This repo holds a traffic camera implementation that uses a single web cam to estimate the speed of a car passing by on a street in the camera's field of view. The speed limit of the street is configurable and a local database is kept of the license plate numbers of the cars that exceed the speed limit.
- OpenCV (Separate installation, TODO: Only for HW IO, remove dep and make own mJpeg framework)
- PyTorch (separate installation)
- YOLOv5 (submodule)
- EasyOCR (submodule)
- Camera stream is received from camera. 30Hz 720p MJPG is currently supported.
- Image is sent to YOLOv5 model for inference. If "car" is returned, the image is temporarily stored in a "passing vehicle" object that also contains the timestamp when the car enters the field of view and the timestamp when it exits the field of view.
- Once no more "car" is infered, i.e. has left the field of view, send the "Passing Vehicle" object for speed estimation. The length of road in the camera FoV is divided by the duration between the enter and exit timestamps to get the average speed (see #Calibration).
- If the average speed exceeds the road's speed limit, store one of the images of the car to the local disk, the name will be YYMMDD-HHMMSS-SPEED.
Multiple cars are currently not supported. If more than one car enter the FoV at any given time, all currently living "Passing Vehicles" will be discarded. Hence this software is currently not suited for highly trafficed roads. (ToDo update design to accomodate for multiple vehicles).
- The length of road visible to the web camera. More precisily, this has to be the distance in which a car is labeled as such by the model. Best practive that the author has found is to get childrens' street crayons and make markings in the road where you think a car will be sufficintly visible that it will be labelled correctly, and iterate these markings until you are within about 5 % and then measure the distance between the most concurrent markings. If you do not have access to an elevated position, you can try to use wooden posts to the achieve the same result. (ToDo: on roads with two or more lanes, distance will be much greater in the outer lanes.)
- The relative time from the left hand side of the camera to when the license plate is easily visible. For the post processing tools to work, the license plate must be visible. Since we ideally only want to save a single image per traffic speed violator, we need to know where in the image sequence to pick that image. I.e. if a car is visible for 20 seconds, and cars that enter on the left hand side have their license plate visible at 16 seconds in, then the value you should input is 16 / 20 = 0.8.

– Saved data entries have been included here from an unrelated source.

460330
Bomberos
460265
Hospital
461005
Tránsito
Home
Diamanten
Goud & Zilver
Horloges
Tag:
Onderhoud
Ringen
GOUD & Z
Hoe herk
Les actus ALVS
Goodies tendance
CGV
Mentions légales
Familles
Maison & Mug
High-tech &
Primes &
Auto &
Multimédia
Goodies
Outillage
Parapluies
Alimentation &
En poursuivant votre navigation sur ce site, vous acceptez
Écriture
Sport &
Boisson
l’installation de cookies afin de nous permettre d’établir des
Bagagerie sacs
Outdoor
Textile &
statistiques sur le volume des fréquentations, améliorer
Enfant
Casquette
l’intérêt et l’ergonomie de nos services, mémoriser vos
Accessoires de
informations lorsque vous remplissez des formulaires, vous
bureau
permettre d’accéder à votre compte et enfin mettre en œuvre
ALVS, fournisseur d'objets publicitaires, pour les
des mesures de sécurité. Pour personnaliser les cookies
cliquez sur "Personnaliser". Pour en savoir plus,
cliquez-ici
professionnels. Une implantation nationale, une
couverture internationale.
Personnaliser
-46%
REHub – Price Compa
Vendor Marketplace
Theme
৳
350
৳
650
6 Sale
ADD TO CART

- Get license plate numbers and speed. For each image in the database, uses EasyOCR to get the license plate of the vehicle. You then have the option to sort by most numbers of speed limit violations per vehicle or all time speed record.
- Generate angry mail to speed limit offenders. If you live in a juristiction where vehicle ownership is public data, it can be a fun trick to generate angry mails to your top scoring offenders. You will have to look up the name and address of the offenders yourself in local databases (though any scraping tool PR will be accepted). You then simply have to input the name for the offender in question (per license number) and an angry pdf will be generated addressed to the offender and which lists the vehicle(s) used and the total set of speed limit violations. You may then print said pdfs, put them in envelopes and drop them off at the nearest post-box. Maybe this will make your community a bit safer in a traffic point of view?